I found a web site that claimed to be a liquidator of personal computers.  They had some x86 PC desktops at very attractive prices.  I began to make a few purchases from them, over a period of several years, learning as I went.  These were Dell and IBM desktop computers.  One I recall must have been somebody’s unsold stock.  It was an enormous Dell box that was mostly empty inside.  It asked me a series of questions when I first powered it up, finally giving me a Windows NT login screen.  I also bid on a few desktop computers from work, and took home some of them.  Almost everthing I bought needed an upgrade of some sort.

Memory was the easiest thing to upgrade.  It’s also the easiest way to improve performance of a PC.  The difficult part is finding the right memory for the computer.  Fortunately, most of the information I needed was available on the web.  Old computers often had only a CD reader and a small disk.  CD and DVD burners, and larger disks were available at reasonable prices.  They were even easier to install.  Often I needed to upgrade Windows to the current version.  I purchased upgrade kits or OEM versions, whichever was cheaper.  Windows is a major cost.

Along the way, I learned a few things.  I was impressed with how easy it was to replace components in x86 PC desktop computers.  You can always upgrade the disk or optical drive in these.  Replacements are relatively inexpensive.  Other components do have limitations.  I never upgraded a CPU, even though it would be easy to do.  That’s because the motherboard will only accept a few CPU models, none of which are much faster than the one already installed.  The motherboard also limited the amount of memory that could be installed.  Older motherboards could not be upgraded to have sufficient memory.  Some computers had non-standard components that were not available in the retail market.  I recall having to discard one rather nice computer because I could not find a replacement power supply for it.

Some components are available, but their cost is too high.  One is the CPU, of course.  You’d have to replace the entire motherboard to get sufficient performance increase and memory capacity.  In effect, you’d only be reusing the case and power supply.  That sort of upgrade is not reasonable.
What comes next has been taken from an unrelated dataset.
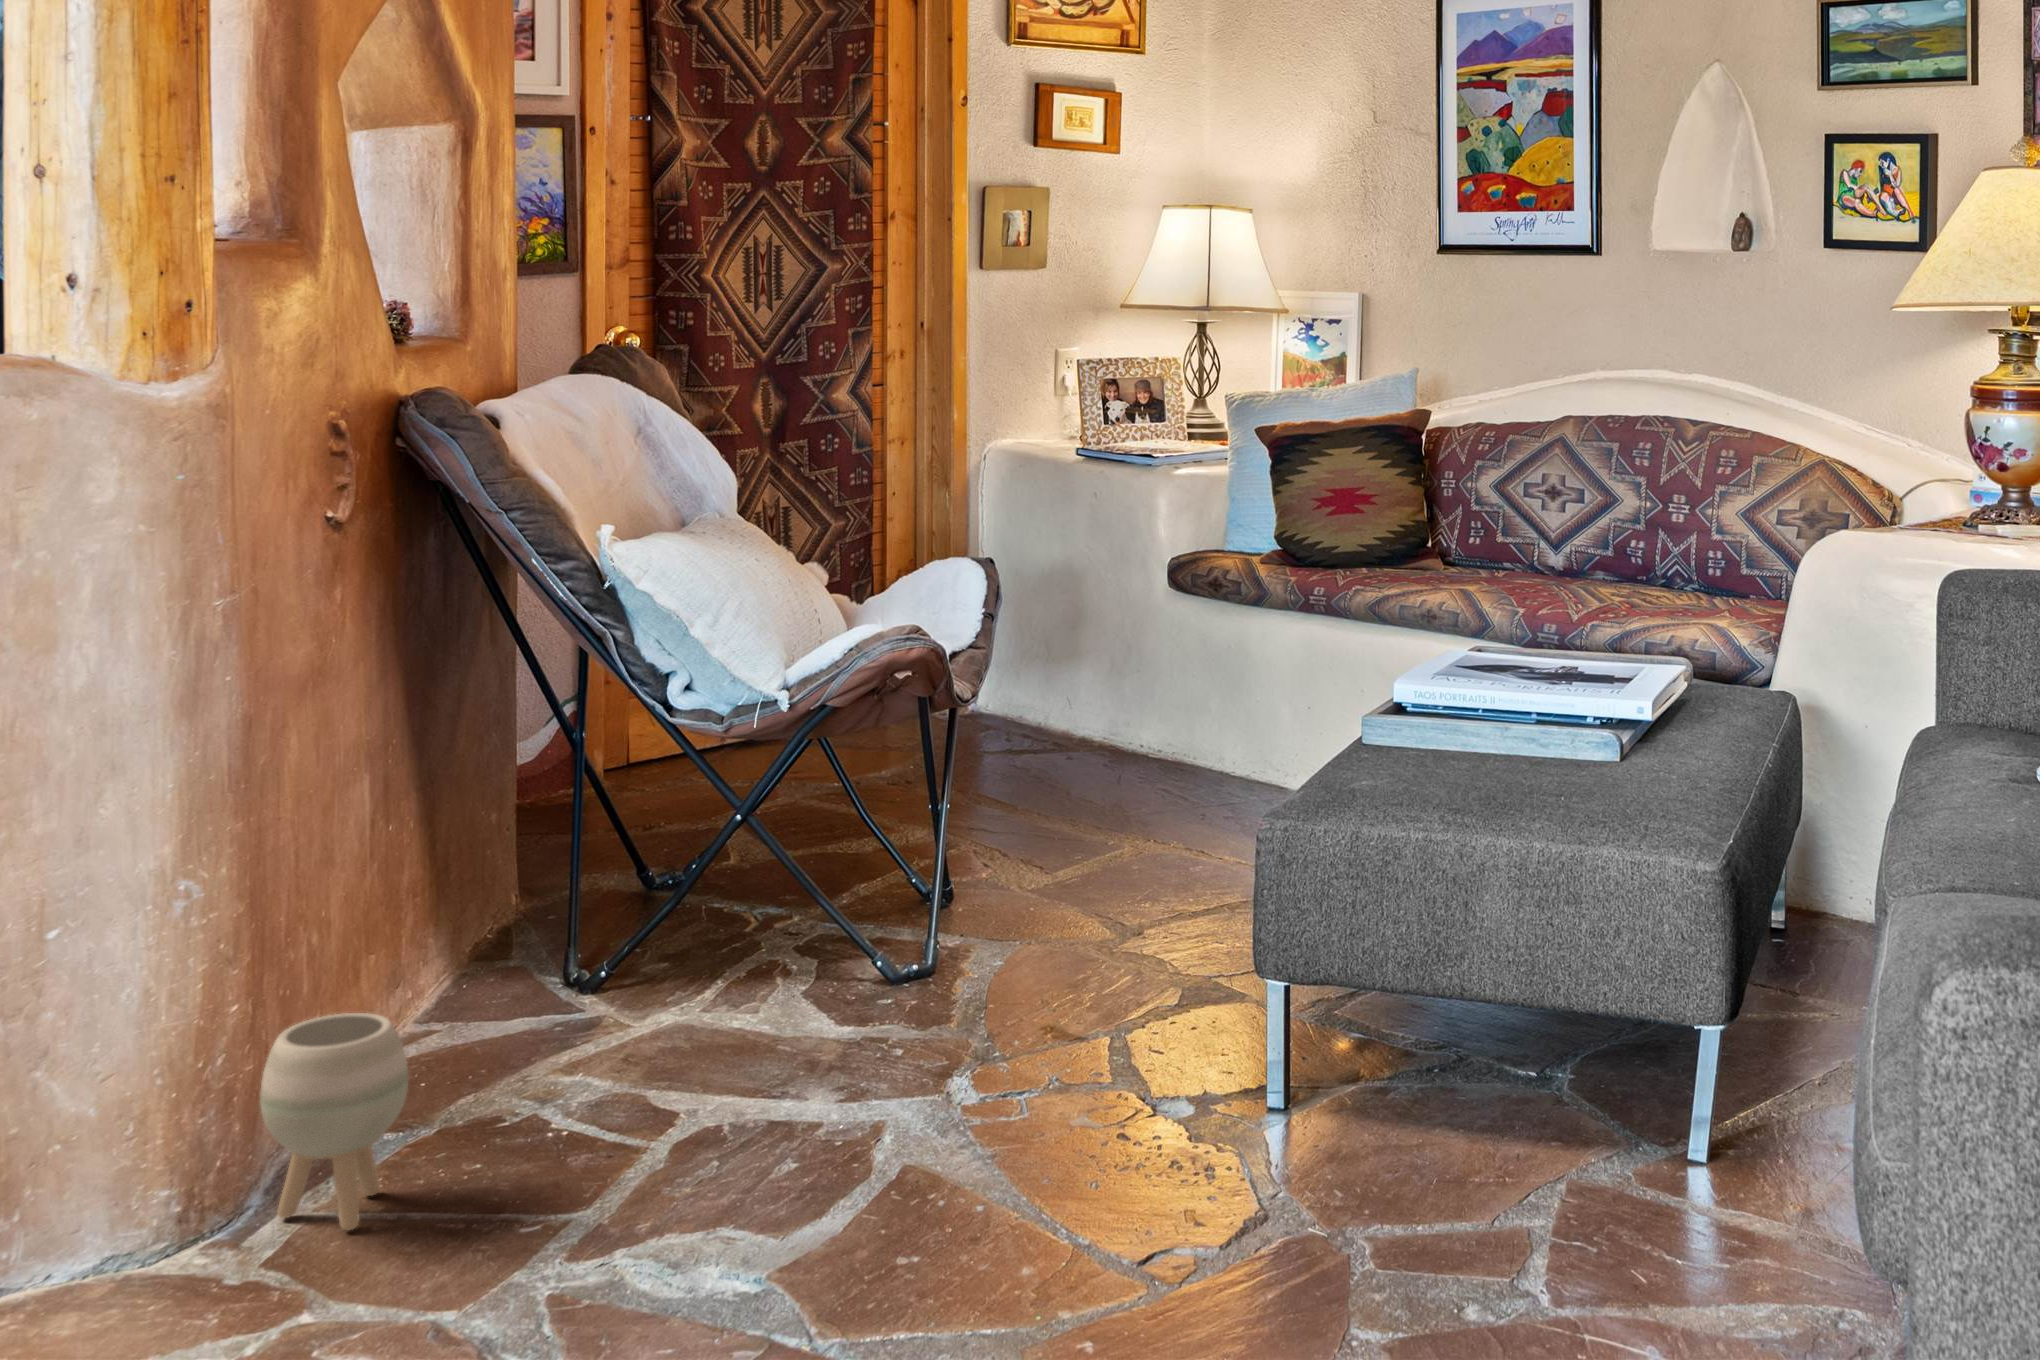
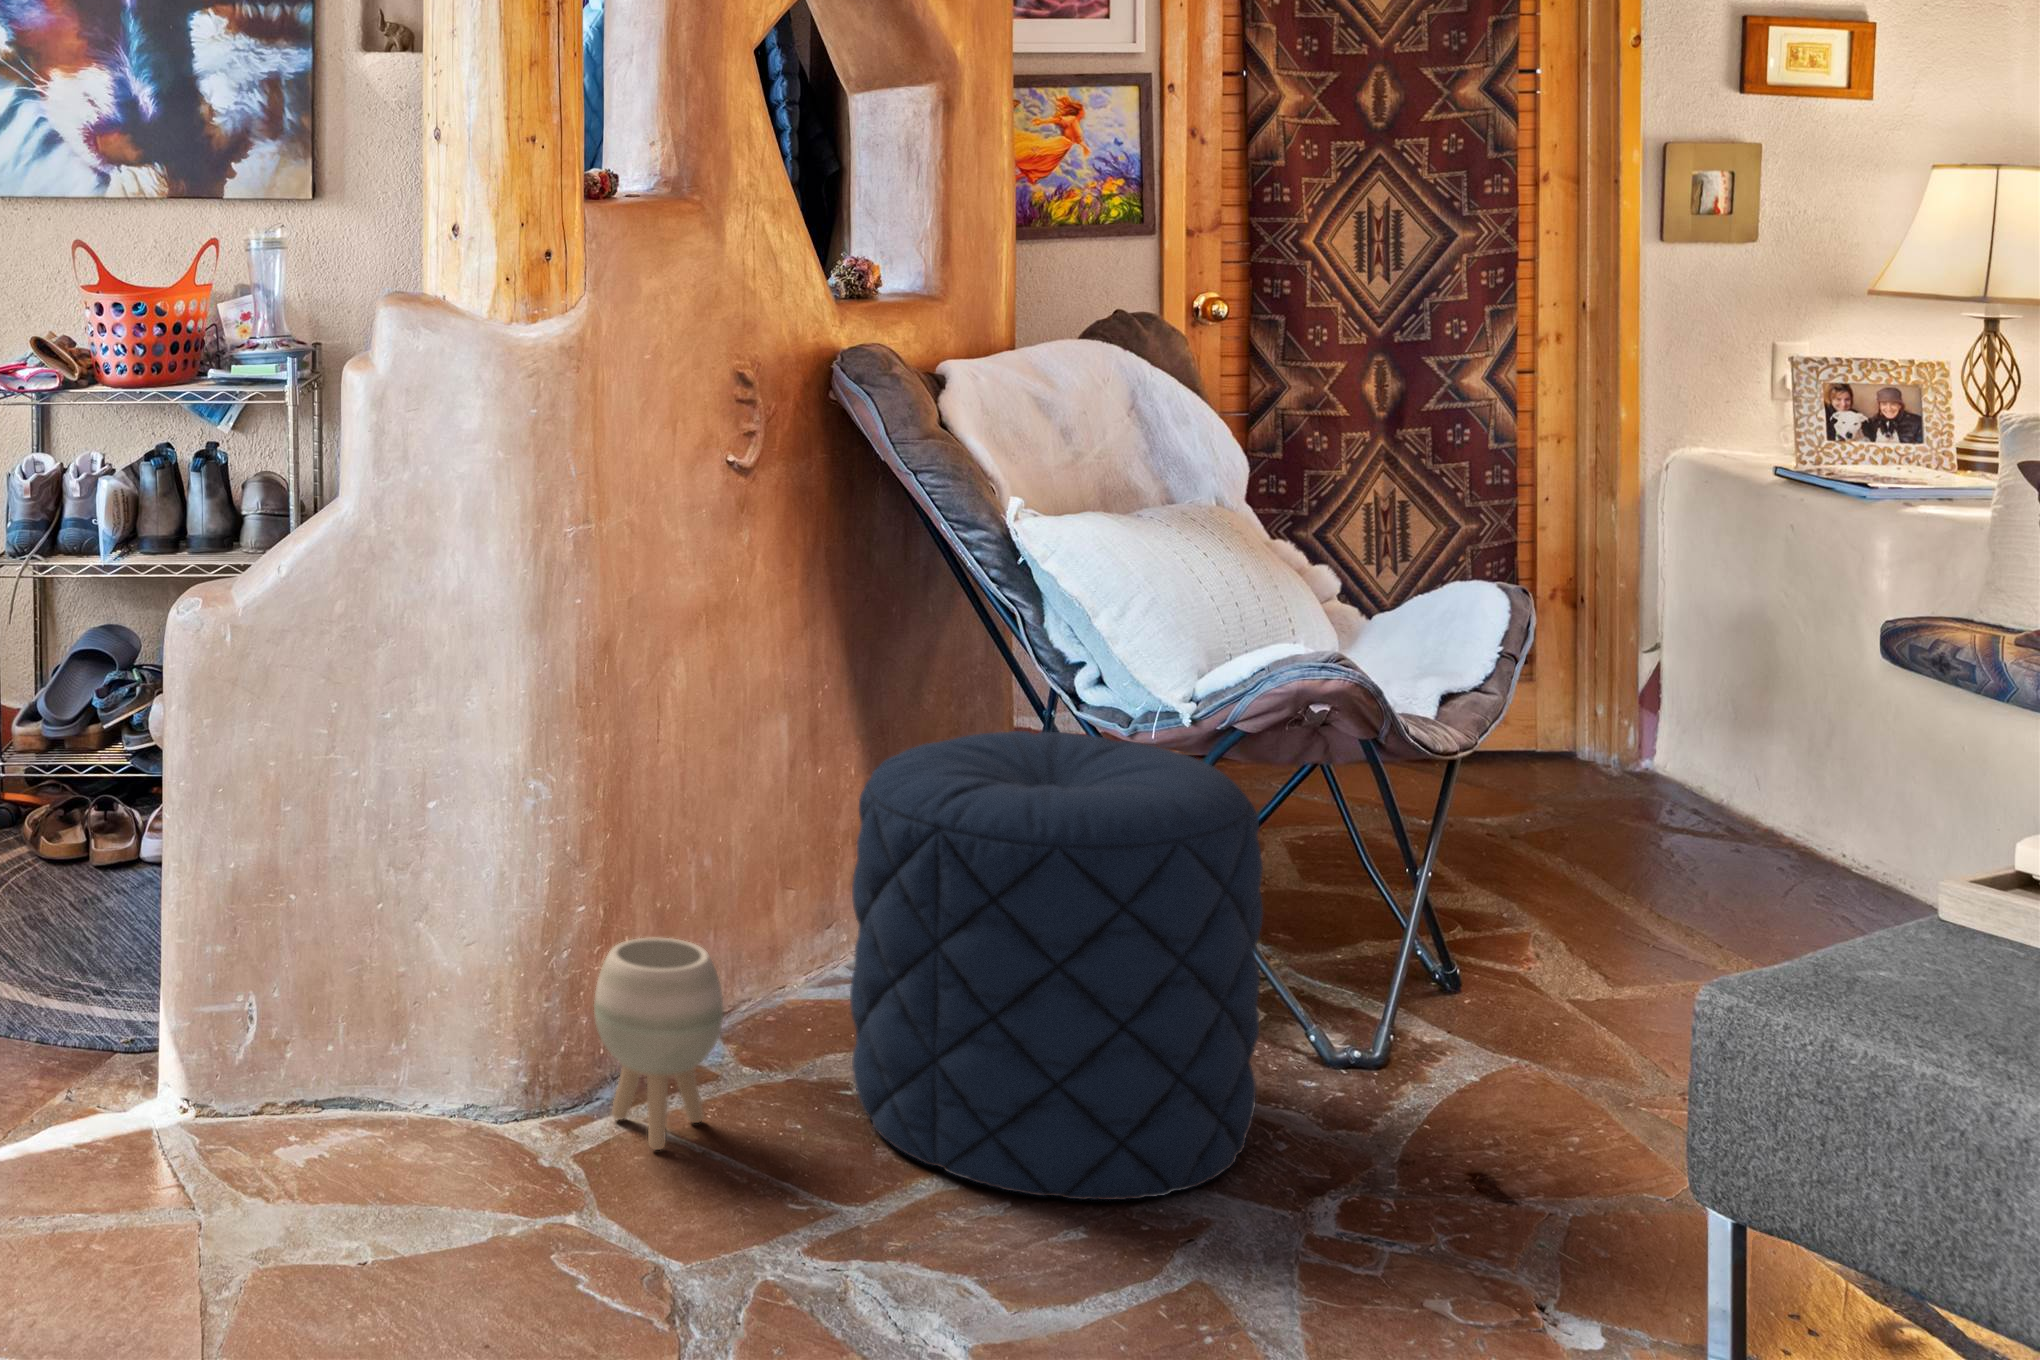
pouf: none [510,737,887,1157] -> present [850,731,1263,1200]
I soon determined that the economics of upgrading old computers were all negative.  Even with the upgrade, it would still have a slow CPU, a part that can’t be upgraded cheaply.  Nobody would buy the upgraded computer when they could buy a brand new one for only one or two hundred dollars more.  It just doesn’t make economic sense.  Even if I got the old computer for free, it would still cost me too much to upgrade it.

An upgrade might make economic sense if you do it yourself, but only for low-cost components.  If you have a service shop do the upgrade, you will surely lose money.  Always compare the value left in your old computer to the cost of a new one.  Always consider the age of your computer.  Particularly if you have to upgrade the Windows version, your best option is generally to replace it with a new one.  Old computers are worth practically nothing.